DIRECTIONS - Go through the lines below one by one and count those holding the string "down". Give the count alone.

COLLECTED MATERIAL -
◆ ◆ ◆ ◆
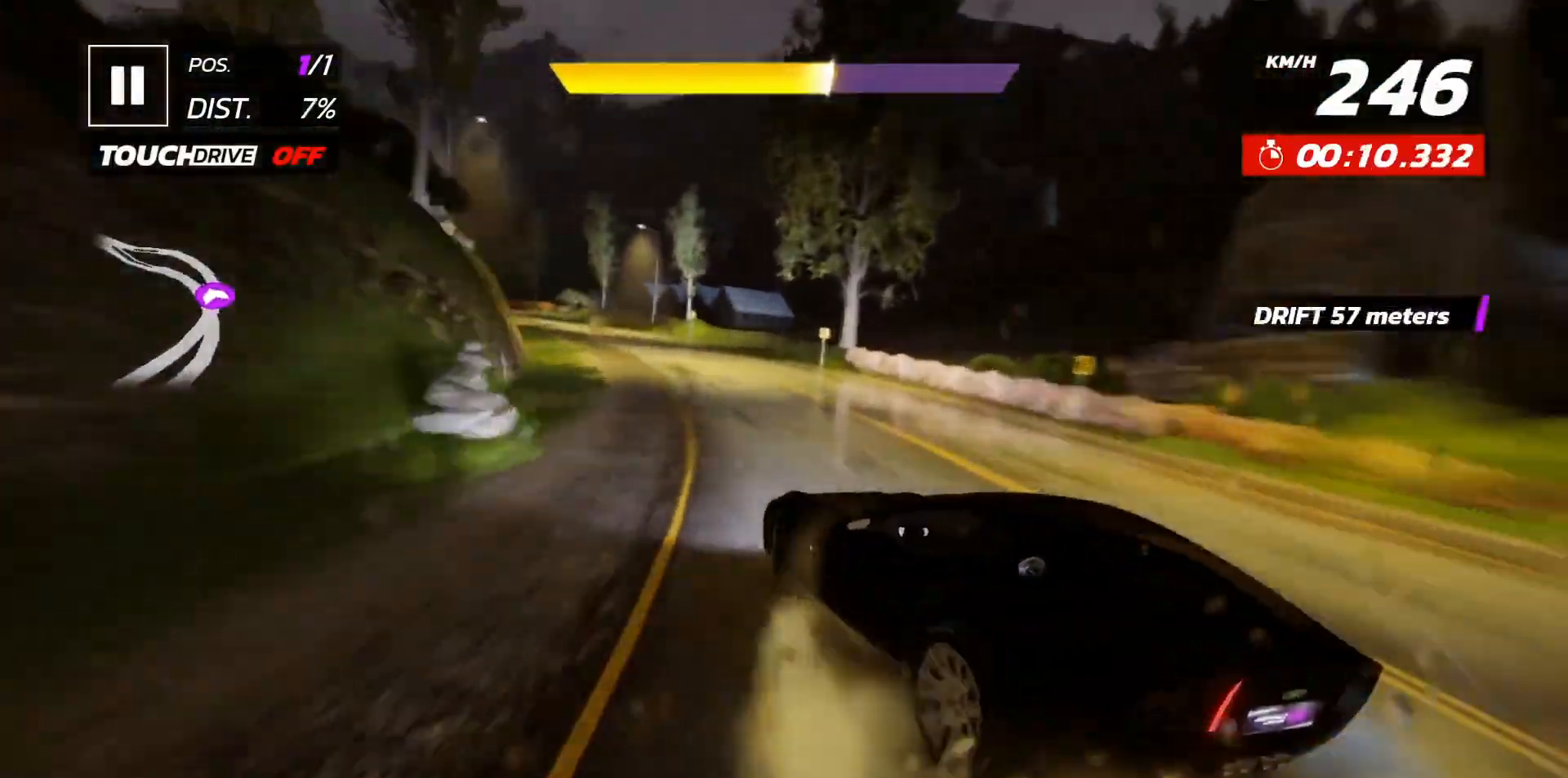
{"dt_ms": 500, "buttons": ["DPAD_LEFT"], "events": [[217, "DPAD_LEFT", "up"], [267, "DPAD_LEFT", "down"], [400, "DPAD_LEFT", "up"], [500, "DPAD_LEFT", "down"]]}
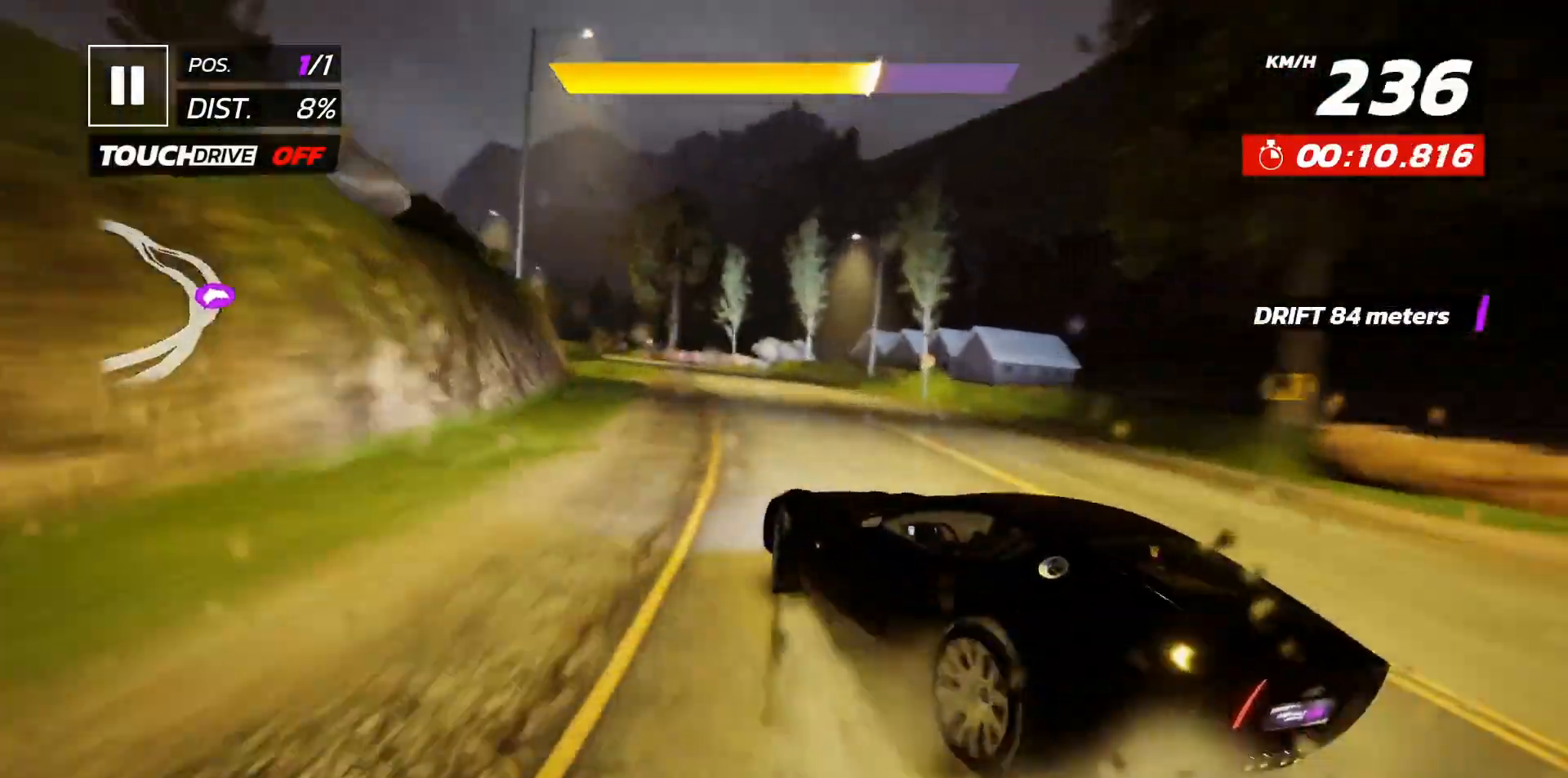
{"dt_ms": 1000, "buttons": ["DPAD_LEFT"]}
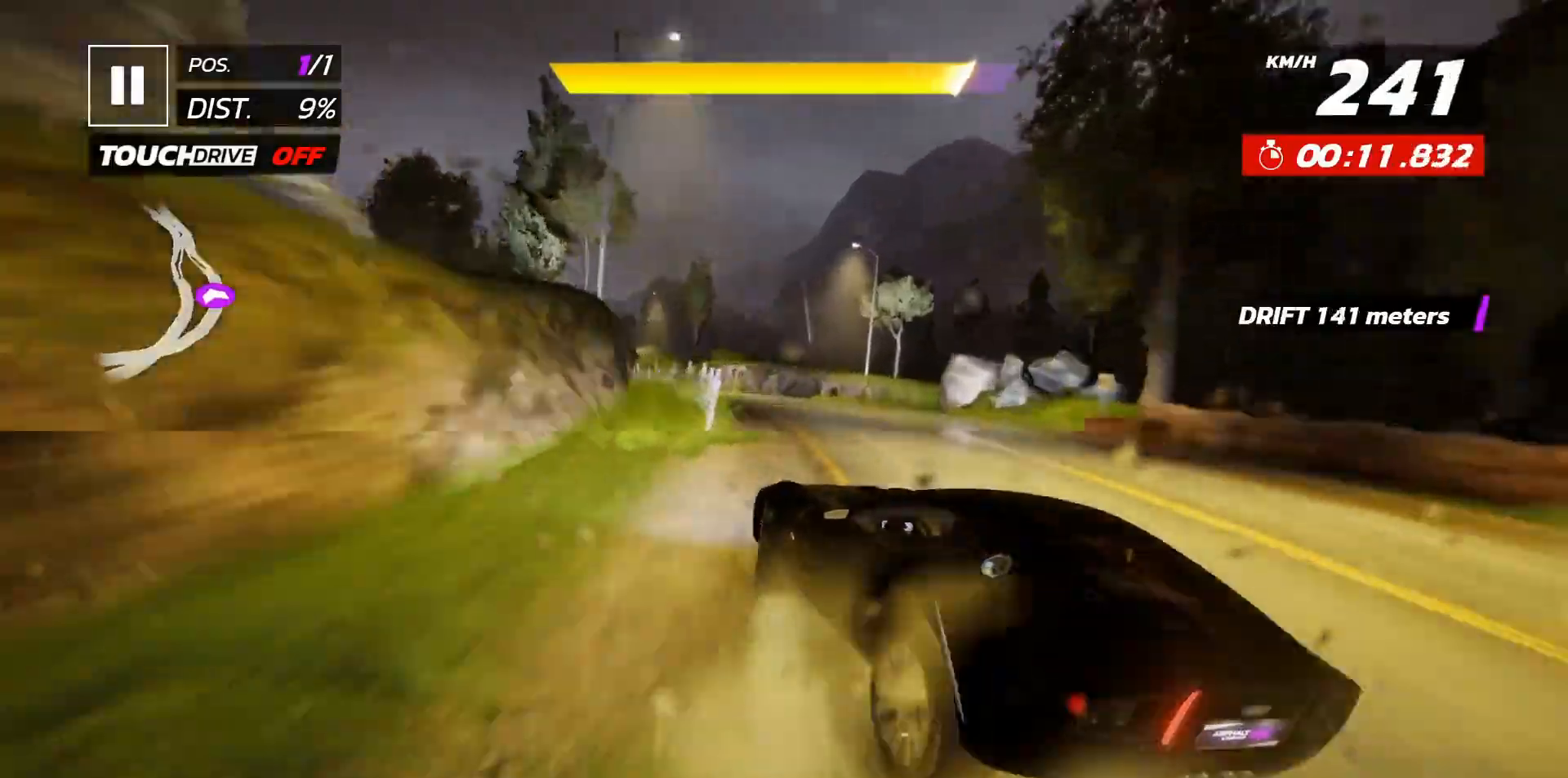
{"dt_ms": 500, "buttons": ["DPAD_LEFT"], "events": [[200, "DPAD_LEFT", "up"], [300, "DPAD_LEFT", "down"], [400, "DPAD_LEFT", "up"], [467, "DPAD_LEFT", "down"]]}
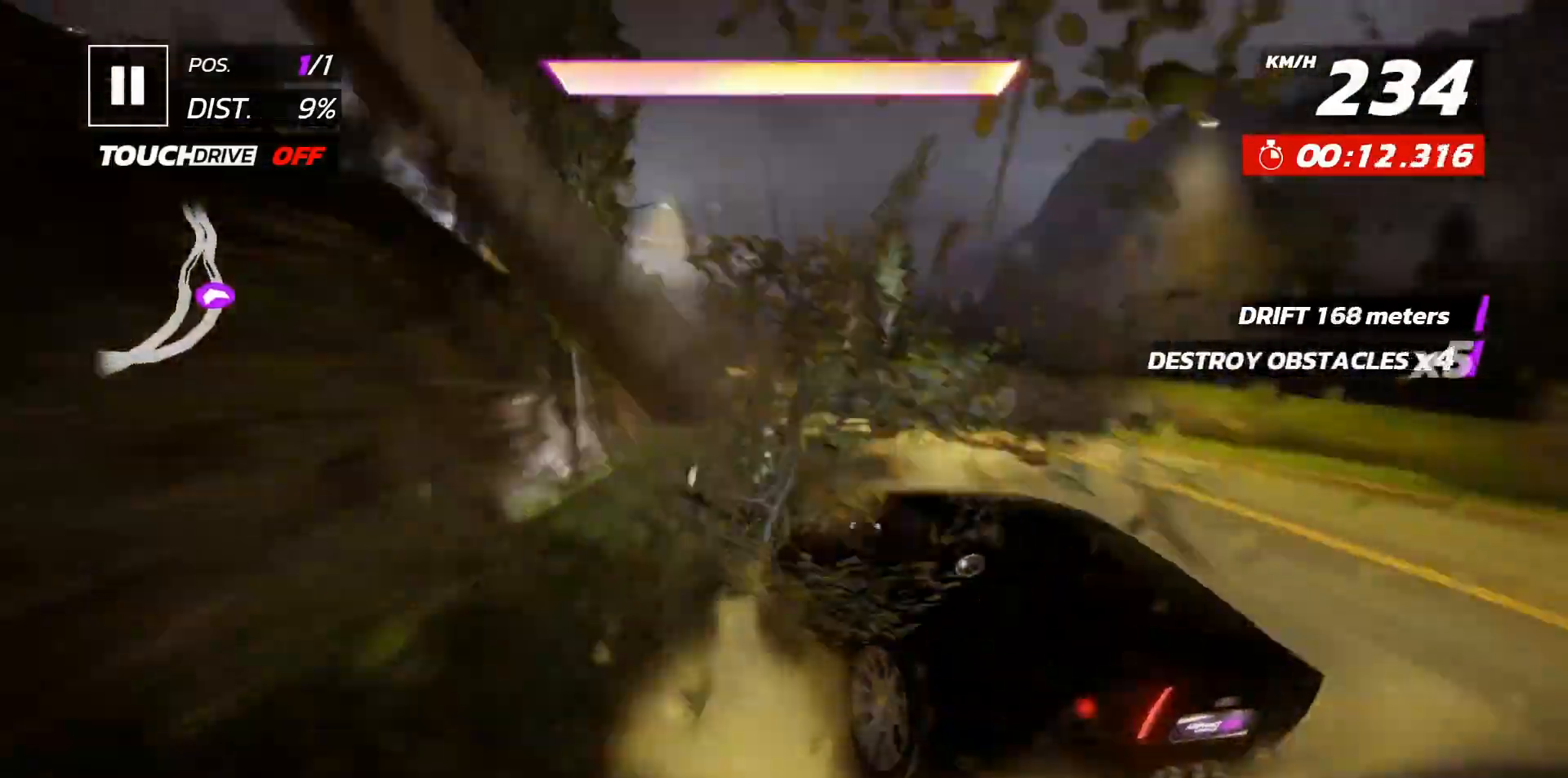
{"dt_ms": 500, "buttons": [], "events": [[67, "DPAD_LEFT", "up"]]}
◆ ◆ ◆ ◆
TASK OUTPUT - 2